Задания
- 1) В каком году, судя по отрывку о Фуко, он выступал в Коллеж де Франс?
- 2) Напишите продолжение отрывка о Фуко, начиная сразу после его последнего предложения.

В своей жизни философ, производящий «понятийные конструкции», неоднократно выбирал литературу – тексты, наиболее полно являющие эту «подвижность» и революционную суть письма. Если сегодня мы говорим о множественности, подразумевая текст, а в большей степени текст в интерпретации читателя, уже традиционно исключая фигуру автора из поля функциональных интересов филологических дисциплин, то для Фуко как раз большую значимость имеет то, как автор выходит из процесса письма «преображенным», обновленным. Здесь возникает необходимость нарушить хронологию текстов Фуко, чтобы выделить две позиции: позицию Фуко по отношению к функции автора и к имени автора и другую – позицию философа как автора собственных книг. Эти позиции не противоречат друг другу, а, интерферируясь, восходят к методу Фуко. В своем выступлении в Коллеж де Франс (1969) Фуко указывает на бартовскую «смерть автора» как на острую необходимость избавиться от оков буржуазного «авторства», но при этом продолжает свою мысль и предлагает обратиться к современной литературе, в которой функция автора перестает быть именем автора в значении классификатора. Фуко говорит о том, как литература после Малларме предлагает автора в качестве той «точки», где ведется бесконечная работа письма и исчезает авторский голос:
И не пролегает ли важная линия водораздела именно между теми, кто считает все еще возможным мыслить сегодняшние разрывы в историко-трансцендентальной традиции XIX века, и теми, кто прилагает усилия к окончательному освобождению от нее?[61].

Исходные данные
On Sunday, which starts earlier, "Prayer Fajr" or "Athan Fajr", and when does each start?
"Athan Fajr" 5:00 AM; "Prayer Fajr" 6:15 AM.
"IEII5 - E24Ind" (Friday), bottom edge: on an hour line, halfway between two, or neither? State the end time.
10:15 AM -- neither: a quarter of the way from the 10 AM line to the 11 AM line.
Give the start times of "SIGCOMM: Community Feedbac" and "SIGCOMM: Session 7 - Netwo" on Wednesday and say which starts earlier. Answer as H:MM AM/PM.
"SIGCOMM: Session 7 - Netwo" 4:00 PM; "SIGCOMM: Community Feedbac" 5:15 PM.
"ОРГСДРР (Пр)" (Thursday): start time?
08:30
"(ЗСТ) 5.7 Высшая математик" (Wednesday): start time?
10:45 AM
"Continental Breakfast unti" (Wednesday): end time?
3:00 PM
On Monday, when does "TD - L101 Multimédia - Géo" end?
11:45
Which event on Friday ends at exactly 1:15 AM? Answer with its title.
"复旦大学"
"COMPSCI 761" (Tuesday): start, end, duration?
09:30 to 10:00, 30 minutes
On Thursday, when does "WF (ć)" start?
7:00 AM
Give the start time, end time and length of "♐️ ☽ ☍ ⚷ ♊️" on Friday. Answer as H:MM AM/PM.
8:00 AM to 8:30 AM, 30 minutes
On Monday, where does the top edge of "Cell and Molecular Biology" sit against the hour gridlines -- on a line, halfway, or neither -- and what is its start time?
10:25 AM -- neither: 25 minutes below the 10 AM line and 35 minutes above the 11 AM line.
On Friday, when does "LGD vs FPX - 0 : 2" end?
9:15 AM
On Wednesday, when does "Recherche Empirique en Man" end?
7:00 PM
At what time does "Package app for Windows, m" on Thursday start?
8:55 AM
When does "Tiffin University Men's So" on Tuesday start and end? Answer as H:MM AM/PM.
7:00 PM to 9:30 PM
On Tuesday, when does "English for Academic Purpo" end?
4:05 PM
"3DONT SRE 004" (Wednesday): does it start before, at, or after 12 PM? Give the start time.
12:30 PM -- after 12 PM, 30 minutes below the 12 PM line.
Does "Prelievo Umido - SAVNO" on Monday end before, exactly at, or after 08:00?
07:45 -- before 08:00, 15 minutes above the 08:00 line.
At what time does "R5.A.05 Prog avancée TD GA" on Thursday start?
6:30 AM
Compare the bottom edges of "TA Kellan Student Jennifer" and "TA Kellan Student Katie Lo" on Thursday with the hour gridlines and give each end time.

Ответы по заданиям
- 1) В 1969 году.

- 2)
До этого в эссе «Мысль о Внешнем» (1966), посвященном Морису Бланшо, Фуко точно обозначил круг имен тех авторов, которые стали способны к такому вечному овнешниванию внутреннего, авторов, которые, привнося свой внутренний опыт в литературу, являясь внешним по отношению к письму, заставляют работать язык, внутри которого и разрабатывается мысль о внешнем:
…опыт, что вновь появляется во второй половине XIX в. и в самом сердце языка (наша культура тщится мыслить об этом так, как если бы она обладала секретом его внутреннего), оказывается мерцанием самого Внешнего: у Ницше, когда он обнаруживает, что вся западная метафизика связана не только с ее грамматикой (о чем мы в общих чертах догадывались со времен Шлегеля), но и с теми, кто, владея дискурсом, овладевает, таким образом, правом на слово; у Малларме, когда язык появляется как отступ, отказ, отстранение от того, что он называет, – со времен «Игитура» и вплоть до самостийной и непредсказуемой сценичности «Книги» – как движение, в котором исчезает говорящий; у Арто, когда всякий дискурсивный язык призван высвободить, разнуздать себя в жестокости тела и крика, и тогда мысль, покидающая болтливое нутро нашего сознания, станет материально ощутимой энергией, истязанием плоти, самопреследованием и саморазрыванием субъекта; у Батая, когда мысль, вместо того чтобы быть дискурсом противоречия или бессознательного, становится мыслью предела, разорванной субъективностью, трансгрессией; у Клоссовского с его опытом двойника, внешнести симулякров, театрализованного и безумного размножения «я»[62].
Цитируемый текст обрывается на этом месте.